> [Task to carry out]: Can you turn the item lines from the line with "shape as 0.091 V" through the line with "got: 125 km/h" into a Markdown table with a "Number" column and a "Line" column, one row per line, with blank lines left out?

-.-.-

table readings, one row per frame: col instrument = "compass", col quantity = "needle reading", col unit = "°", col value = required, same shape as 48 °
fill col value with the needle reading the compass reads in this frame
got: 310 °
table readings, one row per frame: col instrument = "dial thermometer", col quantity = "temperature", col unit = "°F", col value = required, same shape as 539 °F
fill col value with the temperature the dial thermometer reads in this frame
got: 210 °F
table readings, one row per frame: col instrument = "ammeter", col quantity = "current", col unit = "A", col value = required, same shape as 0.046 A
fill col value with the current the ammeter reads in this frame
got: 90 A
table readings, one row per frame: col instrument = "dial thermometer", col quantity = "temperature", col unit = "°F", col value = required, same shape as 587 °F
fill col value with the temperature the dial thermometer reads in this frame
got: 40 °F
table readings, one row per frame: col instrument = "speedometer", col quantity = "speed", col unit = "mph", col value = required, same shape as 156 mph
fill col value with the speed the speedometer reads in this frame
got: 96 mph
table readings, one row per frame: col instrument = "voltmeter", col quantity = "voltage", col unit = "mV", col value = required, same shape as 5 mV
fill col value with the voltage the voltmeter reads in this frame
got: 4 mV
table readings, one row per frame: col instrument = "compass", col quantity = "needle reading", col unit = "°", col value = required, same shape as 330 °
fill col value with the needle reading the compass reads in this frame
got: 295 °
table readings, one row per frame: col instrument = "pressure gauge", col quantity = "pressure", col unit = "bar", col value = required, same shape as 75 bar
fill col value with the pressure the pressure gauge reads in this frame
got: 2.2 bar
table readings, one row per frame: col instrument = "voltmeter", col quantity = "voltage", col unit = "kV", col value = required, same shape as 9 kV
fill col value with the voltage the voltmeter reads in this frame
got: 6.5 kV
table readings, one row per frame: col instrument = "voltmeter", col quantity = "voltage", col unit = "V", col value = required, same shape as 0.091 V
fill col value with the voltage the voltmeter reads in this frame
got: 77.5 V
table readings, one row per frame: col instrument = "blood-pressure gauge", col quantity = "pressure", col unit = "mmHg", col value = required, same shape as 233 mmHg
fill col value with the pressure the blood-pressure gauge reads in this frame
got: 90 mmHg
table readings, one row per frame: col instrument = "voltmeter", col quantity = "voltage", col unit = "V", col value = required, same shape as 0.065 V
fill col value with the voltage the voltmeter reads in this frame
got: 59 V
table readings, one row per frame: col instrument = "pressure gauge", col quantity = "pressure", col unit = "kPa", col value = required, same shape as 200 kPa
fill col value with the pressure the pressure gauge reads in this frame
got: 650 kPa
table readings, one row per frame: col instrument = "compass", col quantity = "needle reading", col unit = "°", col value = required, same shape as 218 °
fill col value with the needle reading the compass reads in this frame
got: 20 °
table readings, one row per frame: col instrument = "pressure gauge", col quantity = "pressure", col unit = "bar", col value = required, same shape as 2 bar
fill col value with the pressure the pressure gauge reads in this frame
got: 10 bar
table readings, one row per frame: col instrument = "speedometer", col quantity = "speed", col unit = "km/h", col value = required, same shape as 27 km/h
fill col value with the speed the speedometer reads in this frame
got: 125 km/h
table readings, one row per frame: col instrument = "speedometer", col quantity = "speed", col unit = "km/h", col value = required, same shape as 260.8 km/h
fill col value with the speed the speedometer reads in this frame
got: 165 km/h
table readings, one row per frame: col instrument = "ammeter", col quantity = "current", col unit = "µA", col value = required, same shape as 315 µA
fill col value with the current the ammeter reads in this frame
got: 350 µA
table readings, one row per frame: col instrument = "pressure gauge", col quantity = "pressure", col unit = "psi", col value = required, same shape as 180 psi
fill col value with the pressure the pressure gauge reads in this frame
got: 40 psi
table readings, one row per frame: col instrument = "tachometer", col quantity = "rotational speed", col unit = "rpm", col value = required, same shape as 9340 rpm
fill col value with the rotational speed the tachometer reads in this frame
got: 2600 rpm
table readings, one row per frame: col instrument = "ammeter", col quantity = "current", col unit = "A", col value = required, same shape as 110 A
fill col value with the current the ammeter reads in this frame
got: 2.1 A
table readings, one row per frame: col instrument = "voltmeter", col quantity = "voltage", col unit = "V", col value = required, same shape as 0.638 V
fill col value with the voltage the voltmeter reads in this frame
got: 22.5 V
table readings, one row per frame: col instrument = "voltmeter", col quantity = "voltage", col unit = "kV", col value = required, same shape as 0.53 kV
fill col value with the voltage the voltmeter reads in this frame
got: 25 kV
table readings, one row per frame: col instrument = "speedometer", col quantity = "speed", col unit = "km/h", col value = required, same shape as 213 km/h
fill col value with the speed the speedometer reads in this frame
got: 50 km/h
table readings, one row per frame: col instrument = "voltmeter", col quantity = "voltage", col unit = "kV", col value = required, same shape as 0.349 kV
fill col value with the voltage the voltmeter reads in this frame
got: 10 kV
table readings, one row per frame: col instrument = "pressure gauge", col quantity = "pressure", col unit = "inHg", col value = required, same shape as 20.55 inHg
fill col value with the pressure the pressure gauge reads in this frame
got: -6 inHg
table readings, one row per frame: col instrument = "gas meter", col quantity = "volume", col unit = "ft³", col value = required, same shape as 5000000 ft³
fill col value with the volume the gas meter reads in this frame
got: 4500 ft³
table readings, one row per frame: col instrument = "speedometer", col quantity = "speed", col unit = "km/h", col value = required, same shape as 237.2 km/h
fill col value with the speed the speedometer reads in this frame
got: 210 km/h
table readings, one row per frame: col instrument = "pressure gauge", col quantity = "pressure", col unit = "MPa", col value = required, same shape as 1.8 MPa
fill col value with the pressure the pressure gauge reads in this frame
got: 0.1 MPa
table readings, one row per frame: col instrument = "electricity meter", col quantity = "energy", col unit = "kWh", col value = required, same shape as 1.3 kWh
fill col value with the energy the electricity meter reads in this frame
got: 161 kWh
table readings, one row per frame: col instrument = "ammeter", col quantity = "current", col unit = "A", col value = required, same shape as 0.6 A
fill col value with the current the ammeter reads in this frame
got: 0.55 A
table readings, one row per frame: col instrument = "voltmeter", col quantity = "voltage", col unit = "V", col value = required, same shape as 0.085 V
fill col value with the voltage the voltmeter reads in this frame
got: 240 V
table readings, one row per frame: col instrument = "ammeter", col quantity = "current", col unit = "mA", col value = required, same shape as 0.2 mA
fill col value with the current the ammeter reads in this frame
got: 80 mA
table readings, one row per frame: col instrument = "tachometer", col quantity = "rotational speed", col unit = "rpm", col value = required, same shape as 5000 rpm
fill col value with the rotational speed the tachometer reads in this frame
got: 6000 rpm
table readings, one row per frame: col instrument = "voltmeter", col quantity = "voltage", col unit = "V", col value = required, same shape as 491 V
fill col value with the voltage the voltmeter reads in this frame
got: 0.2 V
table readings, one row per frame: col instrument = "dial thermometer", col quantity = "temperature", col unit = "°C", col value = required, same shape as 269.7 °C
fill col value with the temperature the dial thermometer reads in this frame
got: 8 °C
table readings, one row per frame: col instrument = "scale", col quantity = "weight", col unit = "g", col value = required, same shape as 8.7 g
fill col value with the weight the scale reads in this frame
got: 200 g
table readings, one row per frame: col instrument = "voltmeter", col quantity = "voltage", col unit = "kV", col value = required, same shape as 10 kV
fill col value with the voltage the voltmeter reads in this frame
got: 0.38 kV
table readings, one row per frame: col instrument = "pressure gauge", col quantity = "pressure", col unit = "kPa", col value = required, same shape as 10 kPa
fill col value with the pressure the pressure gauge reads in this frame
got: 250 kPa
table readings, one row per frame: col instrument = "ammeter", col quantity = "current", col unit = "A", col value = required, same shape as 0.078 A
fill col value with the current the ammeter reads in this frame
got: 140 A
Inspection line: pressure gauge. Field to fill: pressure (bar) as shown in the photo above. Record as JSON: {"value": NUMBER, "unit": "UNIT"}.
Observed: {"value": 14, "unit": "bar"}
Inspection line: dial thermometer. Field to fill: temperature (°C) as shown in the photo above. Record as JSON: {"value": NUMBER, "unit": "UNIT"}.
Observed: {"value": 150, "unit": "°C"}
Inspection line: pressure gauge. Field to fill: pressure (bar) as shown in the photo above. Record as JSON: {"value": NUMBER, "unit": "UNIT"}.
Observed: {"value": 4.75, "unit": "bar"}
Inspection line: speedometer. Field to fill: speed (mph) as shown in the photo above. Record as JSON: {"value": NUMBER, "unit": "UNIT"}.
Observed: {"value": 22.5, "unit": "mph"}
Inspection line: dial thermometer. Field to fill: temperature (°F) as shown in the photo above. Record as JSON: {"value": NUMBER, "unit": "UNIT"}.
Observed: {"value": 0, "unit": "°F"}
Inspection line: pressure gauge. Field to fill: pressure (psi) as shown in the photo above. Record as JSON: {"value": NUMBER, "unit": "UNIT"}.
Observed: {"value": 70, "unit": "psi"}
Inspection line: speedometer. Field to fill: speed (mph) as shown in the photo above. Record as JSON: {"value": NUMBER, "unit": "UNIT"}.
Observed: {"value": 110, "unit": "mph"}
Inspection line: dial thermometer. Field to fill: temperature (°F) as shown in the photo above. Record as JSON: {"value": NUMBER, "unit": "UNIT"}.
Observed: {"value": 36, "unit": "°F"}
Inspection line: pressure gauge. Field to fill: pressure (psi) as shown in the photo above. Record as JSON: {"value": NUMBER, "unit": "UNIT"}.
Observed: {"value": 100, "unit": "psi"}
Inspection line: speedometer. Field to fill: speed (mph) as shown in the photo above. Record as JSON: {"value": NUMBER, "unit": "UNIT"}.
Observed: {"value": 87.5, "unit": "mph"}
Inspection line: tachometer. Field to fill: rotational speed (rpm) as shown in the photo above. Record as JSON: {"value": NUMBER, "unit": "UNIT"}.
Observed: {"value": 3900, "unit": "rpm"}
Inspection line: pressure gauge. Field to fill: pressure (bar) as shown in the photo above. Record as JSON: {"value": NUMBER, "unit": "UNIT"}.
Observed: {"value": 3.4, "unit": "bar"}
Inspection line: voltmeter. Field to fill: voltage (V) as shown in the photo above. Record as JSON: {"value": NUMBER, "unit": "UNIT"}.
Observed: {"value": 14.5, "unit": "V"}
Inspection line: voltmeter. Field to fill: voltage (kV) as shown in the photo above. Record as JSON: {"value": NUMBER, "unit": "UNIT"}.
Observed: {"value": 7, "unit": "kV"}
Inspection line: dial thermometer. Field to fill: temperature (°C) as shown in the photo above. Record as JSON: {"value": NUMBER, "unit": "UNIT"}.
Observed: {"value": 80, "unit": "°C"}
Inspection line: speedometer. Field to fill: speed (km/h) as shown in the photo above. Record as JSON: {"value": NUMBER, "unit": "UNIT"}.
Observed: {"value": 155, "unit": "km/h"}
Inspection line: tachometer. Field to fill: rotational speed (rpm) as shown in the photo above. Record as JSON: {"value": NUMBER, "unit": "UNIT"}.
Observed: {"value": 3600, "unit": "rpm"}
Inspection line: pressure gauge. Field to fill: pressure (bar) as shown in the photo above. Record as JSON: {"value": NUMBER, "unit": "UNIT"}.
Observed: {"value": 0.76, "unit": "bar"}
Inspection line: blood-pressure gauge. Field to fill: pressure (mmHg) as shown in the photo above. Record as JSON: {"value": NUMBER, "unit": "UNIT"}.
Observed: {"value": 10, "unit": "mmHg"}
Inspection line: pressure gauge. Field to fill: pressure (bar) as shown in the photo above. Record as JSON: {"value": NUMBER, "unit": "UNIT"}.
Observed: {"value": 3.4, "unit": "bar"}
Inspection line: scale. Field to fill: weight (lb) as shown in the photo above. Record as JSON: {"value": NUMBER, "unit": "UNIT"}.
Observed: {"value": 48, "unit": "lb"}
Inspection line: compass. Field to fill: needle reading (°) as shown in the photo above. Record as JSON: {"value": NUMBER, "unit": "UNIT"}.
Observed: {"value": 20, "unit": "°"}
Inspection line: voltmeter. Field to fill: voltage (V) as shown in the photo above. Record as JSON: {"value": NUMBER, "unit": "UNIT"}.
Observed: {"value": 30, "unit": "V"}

-.-.-

> [Result for this task]:
| Number | Line |
|---|---|
| 1 | table readings, one row per frame: col instrument = "voltmeter", col quantity = "voltage", col unit = "V", col value = required, same shape as 0.091 V |
| 2 | fill col value with the voltage the voltmeter reads in this frame |
| 3 | got: 77.5 V |
| 4 | table readings, one row per frame: col instrument = "blood-pressure gauge", col quantity = "pressure", col unit = "mmHg", col value = required, same shape as 233 mmHg |
| 5 | fill col value with the pressure the blood-pressure gauge reads in this frame |
| 6 | got: 90 mmHg |
| 7 | table readings, one row per frame: col instrument = "voltmeter", col quantity = "voltage", col unit = "V", col value = required, same shape as 0.065 V |
| 8 | fill col value with the voltage the voltmeter reads in this frame |
| 9 | got: 59 V |
| 10 | table readings, one row per frame: col instrument = "pressure gauge", col quantity = "pressure", col unit = "kPa", col value = required, same shape as 200 kPa |
| 11 | fill col value with the pressure the pressure gauge reads in this frame |
| 12 | got: 650 kPa |
| 13 | table readings, one row per frame: col instrument = "compass", col quantity = "needle reading", col unit = "°", col value = required, same shape as 218 ° |
| 14 | fill col value with the needle reading the compass reads in this frame |
| 15 | got: 20 ° |
| 16 | table readings, one row per frame: col instrument = "pressure gauge", col quantity = "pressure", col unit = "bar", col value = required, same shape as 2 bar |
| 17 | fill col value with the pressure the pressure gauge reads in this frame |
| 18 | got: 10 bar |
| 19 | table readings, one row per frame: col instrument = "speedometer", col quantity = "speed", col unit = "km/h", col value = required, same shape as 27 km/h |
| 20 | fill col value with the speed the speedometer reads in this frame |
| 21 | got: 125 km/h |